The Shumlin administration maintains that the Vermont Gas pipeline is a good deal for the state, even with a new higher price tag.
The Department of Public Service (DPS) told regulators on Thursday not to re-evaluate the pipeline despite a 40 percent projected cost increase announced by the company this summer.
The department says a fresh review is not necessary because the “significant benefits associated with the project continue to outweigh the costs.”
The Vermont Public Service Board is expected to decide whether to reopen the docket next week or send the case back to the Vermont Supreme Court, which ruled in September that the case could be reopened.
The PSB approved the company’s 41-mile pipeline from Colchester south to Middlebury last December. But in July, the company increased its estimate by $35 million, largely due to nationwide competition for natural gas construction.

Pipeline opponents seized on the July cost increase to call on the PSB to reconsider the project. The Conservation Law Foundation, later joined by other opponents, asked regulators to halt construction until the new cost estimates were evaluated.
But DPS told the Board that no parties in the case provided evidence that the new costs would reduce the economic benefits of the project.
Sandy Levine, a senior attorney with the Conservation Law Foundation, which is opposing the pipeline, said that key cost issues were not included in the “rosy” economic analyses by the department and Vermont Gas.
Vermont Gas says the Phase One project will serve up to 4,000 potential customers, but opponents say cost-competitive air source heat pumps, which use electricity to heat and cool homes, could take potential customers away from Vermont Gas.
“The analysis from both Vermont Gas and the Public Service Department failed to include critical information that undermines their claims,” she said.
Matt Cota, executive director of the Vermont Fuel Dealers Association, a trade group that stands to lose market share to natural gas, said heat pumps may be a better alternative for residents considering converting their oil furnace to natural gas, which he said can cost up to $10,000.
“At the end of the day, customers are going to have another choice. But that doesn’t mean they are going to choose natural gas,” he said.
Don Gilbert, president and CEO of Vermont Gas, told the PSB last week that heat pumps can work in tandem with natural gas. He said natural gas can provide a backup heat source during cold weather. Heat pump proponents say the technology generates heat in temperature as low as -18 degrees Fahrenheit.
The DPS said air source heat pumps still require a backup heating source, and cannot be used to meet industrial or commercial heating needs.
Vermont Gas says the project will generate $2.4 million per year in property taxes; save Addison County residents and businesses $195 million over the next 20 years; reduce carbon dioxide emissions; and result in trickle-down economic benefits.

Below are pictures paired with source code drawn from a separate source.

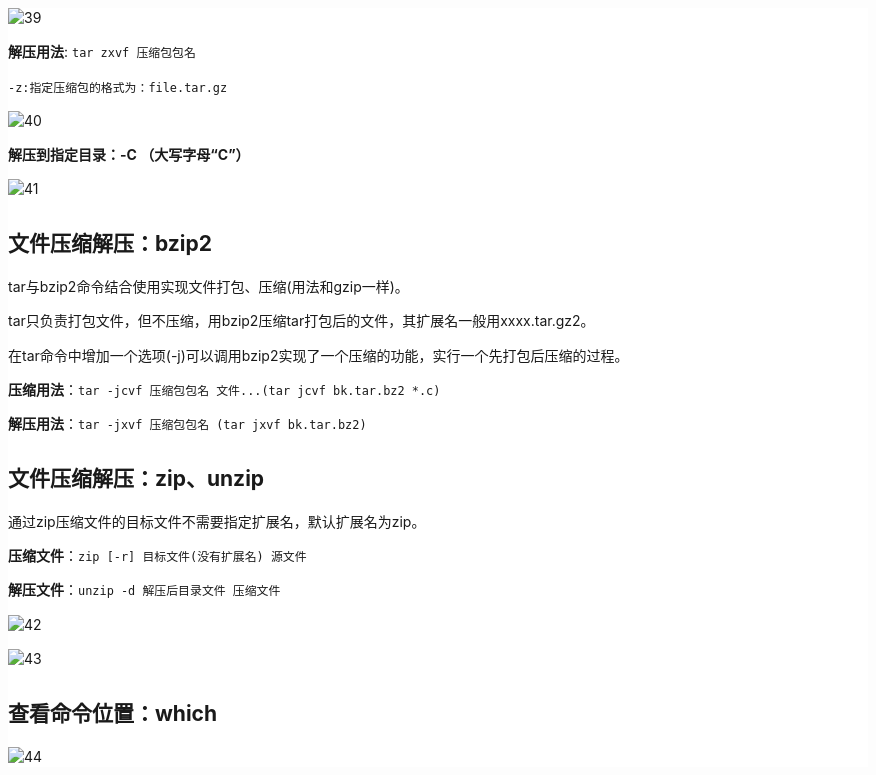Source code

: ![39](http://oojl6chve.bkt.clouddn.com//18-5-16/32139939.jpg)

**解压用法**: `tar zxvf 压缩包包名`

`-z:指定压缩包的格式为：file.tar.gz`

![40](http://oojl6chve.bkt.clouddn.com//18-5-16/43286815.jpg)

**解压到指定目录：-C （大写字母“C”）**

![41](http://oojl6chve.bkt.clouddn.com//18-5-16/24550794.jpg)

## 文件压缩解压：bzip2

tar与bzip2命令结合使用实现文件打包、压缩(用法和gzip一样)。

tar只负责打包文件，但不压缩，用bzip2压缩tar打包后的文件，其扩展名一般用xxxx.tar.gz2。

在tar命令中增加一个选项(-j)可以调用bzip2实现了一个压缩的功能，实行一个先打包后压缩的过程。

**压缩用法**：`tar -jcvf 压缩包包名 文件...(tar jcvf bk.tar.bz2 *.c)`

**解压用法**：`tar -jxvf 压缩包包名 (tar jxvf bk.tar.bz2)`


## 文件压缩解压：zip、unzip
通过zip压缩文件的目标文件不需要指定扩展名，默认扩展名为zip。

**压缩文件**：`zip [-r] 目标文件(没有扩展名) 源文件`

**解压文件**：`unzip -d 解压后目录文件 压缩文件`

![42](http://oojl6chve.bkt.clouddn.com//18-5-16/37197624.jpg)

![43](http://oojl6chve.bkt.clouddn.com//18-5-16/80527350.jpg)


## 查看命令位置：which
![44](http://oojl6chve.bkt.clouddn.com//18-5-16/49469059.jpg)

Eileen Simollardes, vice president of regulatory affairs for Vermont Gas, said the cost of the project could increase further.
“I don’t want to say that this project is going to cost $121.6 million. I just don’t know that. It’s not built yet. There could be more costs in there,” she told the board last week.
Nonetheless, Simollardes said the project is more mature than is was previously. The company has secured a contract for the pipeline construction, the chief factor in the new cost estimate.
AARP, a membership organization representing 120,000 state residents, including some Vermont Gas customers, is not convinced the price will remain the same.
Clough Harbor and Associates, engineering consulting firm headquartered in Albany, New York, had been the company’s lead project manager. Vermont Gas reduced the firm’s role to engineering and surveying contractor.
AARP says the new Vermont Gas team has not yet developed new cost estimates, and asked the board to require Vermont Gas to provide new estimates prepared by experts other than Clough Harbor and Associates.
The cost of the pipeline will not affect rates for the following rate year, which will begin on Nov. 1.
Vermont Gas estimates that rates will jump about 3.6 percent in 2015 — assuming the company uses about $15 million it has already collected from customers and reserved in a special fund designed to smooth the rate impact associated with the project. The rate adjustment will be reviewed by regulators.